Figli e nipoti dell'autonomia
"Noi figli dell'autonomia" di Hans Karl Peterlini (Edizioni alphabeta Verlag 2013) è la versione tradotta ed aggiornata di "Wir Kinder der Südtirol-Autonomie) che l'autore aveva scritto dieci anni fa. Il poscritto di aggiornamento fornisce a Peterlini la possibilità di superare il sottotono pessimista con cui aveva chiuso la versione in lingua tedesca. Al di là dei cambiamenti politici, è, però, l'esempio famigliare a incrementare l'ottimismo di Peterlini. Ruben, il suo figlio più piccolo, pur provenendo da una famiglia tedesca, è stato iscritto ad un asilo italiano ed in tre anni "non ha mai avuto nessun problema etnico o culturale".
Lo stesso autore sembra meravigliarsene, ma Ruben è "un nipote dell'autonomia", cresciuto in un ambiente che non si concentra più sulle questioni etniche ma piuttosto sulle opportunità individuali. La Libera Università di Bolzano è piena di questi "nipoti", ma nessuno se ne accorge perché la toponomastica sui sentieri riempie più facilmente le pagine dei giornali ed anima le solite discussioni nei bar.
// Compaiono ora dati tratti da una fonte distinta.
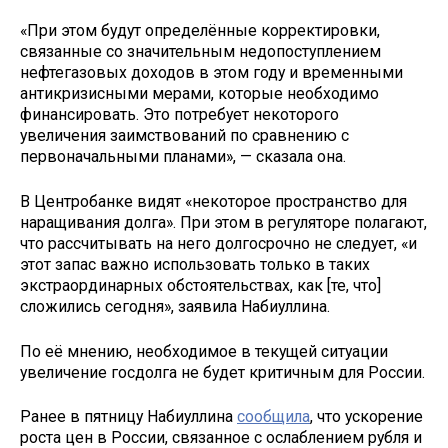
«При этом будут определённые корректировки,
связанные со значительным недопоступлением
нефтегазовых доходов в этом году и временными
антикризисными мерами, которые необходимо
финансировать. Это потребует некоторого
увеличения заимствований по сравнению с
первоначальными планами», — сказала она.
В Центробанке видят «некоторое пространство для
наращивания долга». При этом в регуляторе полагают,
что рассчитывать на него долгосрочно не следует, «и
этот запас важно использовать только в таких
экстраординарных обстоятельствах, как [те, что]
сложились сегодня», заявила Набиуллина.
По её мнению, необходимое в текущей ситуации
увеличение госдолга не будет критичным для России.
Ранее в пятницу Набиуллина
сообщила
, что ускорение
роста цен в России, связанное с ослаблением рубля и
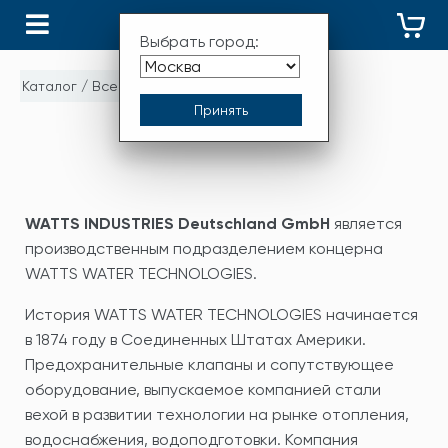
КАТАЛОГ
Выбрать город:
Каталог
/
Все бренды
/
WATTS
WATTS
WATTS INDUSTRIES Deutschland GmbH
является
производственным подразделением концерна
WATTS WATER TECHNOLOGIES.
История WATTS WATER TECHNOLOGIES начинается
в 1874 году в Соединенных Штатах Америки.
Предохранительные клапаны и сопутствующее
оборудование, выпускаемое компанией стали
вехой в развитии технологии на рынке отопления,
водоснабжения, водоподготовки. Компания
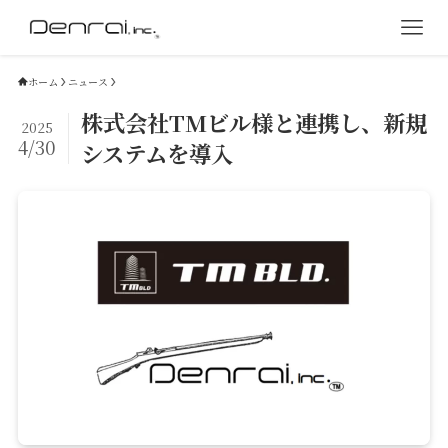
ホーム
ニュース
株式会社TMビル様と連携し、新規
2025
4/30
システムを導入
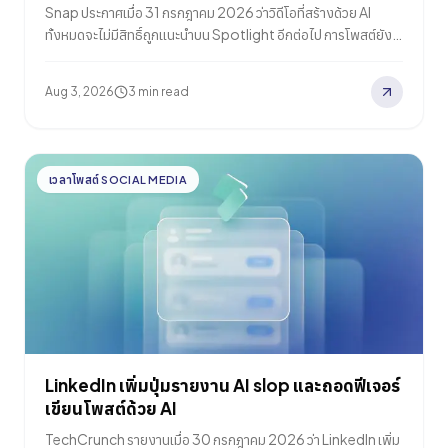
Snap ประกาศเมื่อ 31 กรกฎาคม 2026 ว่าวิดีโอที่สร้างด้วย AI
ทั้งหมดจะไม่มีสิทธิ์ถูกแนะนำบน Spotlight อีกต่อไป การโพสต์ยัง
ทำได้ สิ่งที่หายไปคือช่องทางการกระจาย ไม่ใช่สิทธิ์ในการอัปโหลด
Aug 3, 2026
3 min read
เวลาโพสต์ SOCIAL MEDIA
LinkedIn เพิ่มปุ่มรายงาน AI slop และถอดฟีเจอร์
เขียนโพสต์ด้วย AI
TechCrunch รายงานเมื่อ 30 กรกฎาคม 2026 ว่า LinkedIn เพิ่ม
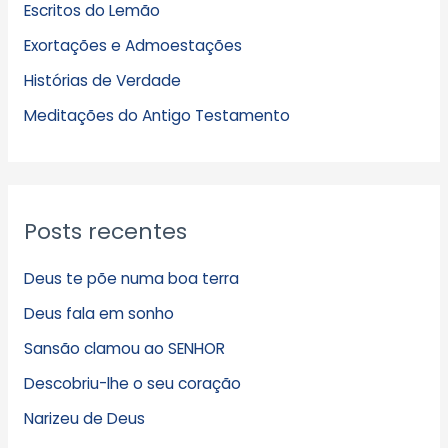
Escritos do Lemão
i
Exortações e Admoestações
v
Histórias de Verdade
o
s
Meditações do Antigo Testamento
Posts recentes
Deus te põe numa boa terra
Deus fala em sonho
Sansão clamou ao SENHOR
Descobriu-lhe o seu coração
Narizeu de Deus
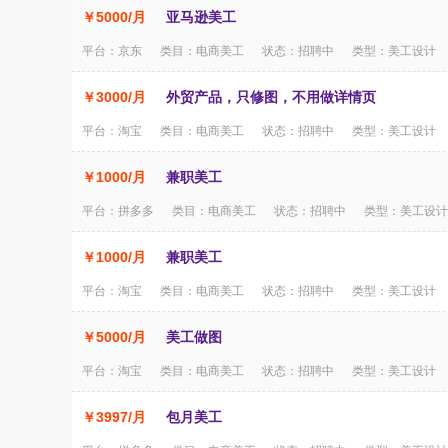
￥5000/月
亚马逊美工
平台：京东 类目：电商美工 状态：招聘中 类型：美工设计
￥3000/月
外贸产品，只修图，不用做详情页
平台：淘宝 类目：电商美工 状态：招聘中 类型：美工设计
￥1000/月
兼职美工
平台：拼多多 类目：电商美工 状态：招聘中 类型：美工设计
￥1000/月
兼职美工
平台：淘宝 类目：电商美工 状态：招聘中 类型：美工设计
￥5000/月
美工做图
平台：淘宝 类目：电商美工 状态：招聘中 类型：美工设计
￥3997/月
包月美工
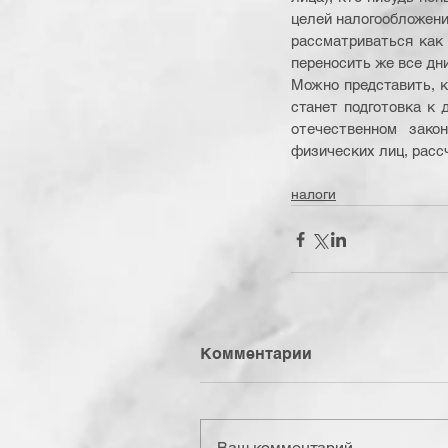
целей налогообложения
рассматриваться как 
переносить же все дни
Можно представить, к
станет подготовка к 
отечественном зако
физических лиц, расс
налоги
Комментарии
Ваш комментарий...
Si potrà ribattere che Peterlini è stato fortunato, che ci sono asili in cui le cose vanno molto peggio e negli istituti professionali non si respira la stessa aria della Lub. Può darsi. Che sia una questione economica? O di livelli di istruzione? Non è questo il luogo per discutere se sia l'istruzione a innescare il benessere o viceversa, ma Peterlini invita tutti a promuovere e "stimolare le premesse positive nel mondo della vita per impedire che la pace traballi di nuovo e che si sciupino le opportunità del presente". Sacrosanto, ed è una regola generale, in Sudtirolo come in Italia e in tutta Europa. Nelle ultime righe del suo libro, l'autore sottolinea come ci sfuggano le perle del Sudirolo (e non si riferisce alle montagne) mentre "ciò di cui abbiamo bisogno è la scoperta della molteplicità come sfida, come stimolo, come difficoltà, come irritazione, come bellezza, come varietà insomma". Fortunatamente questa non è una terra che disdegna le salite anche se difficoltose.
Detto questo, il libro è anche uno strumento utilissimo per ripassare la storia dell'Alto Adige/Südtirol perché il punto di vista dell'autore e le sue storie famigliari completano la precisione storica e rendono il testo più facile da seguire e quindi più aperto alle riflessioni personali.
A Peterlini vanno fatti i complimenti non solo per questo, ma anche per aver esposto pubblicamente le sue pulsioni identitarie, senza nessuna vergogna. Fino al punto di ammettere di essere milanista.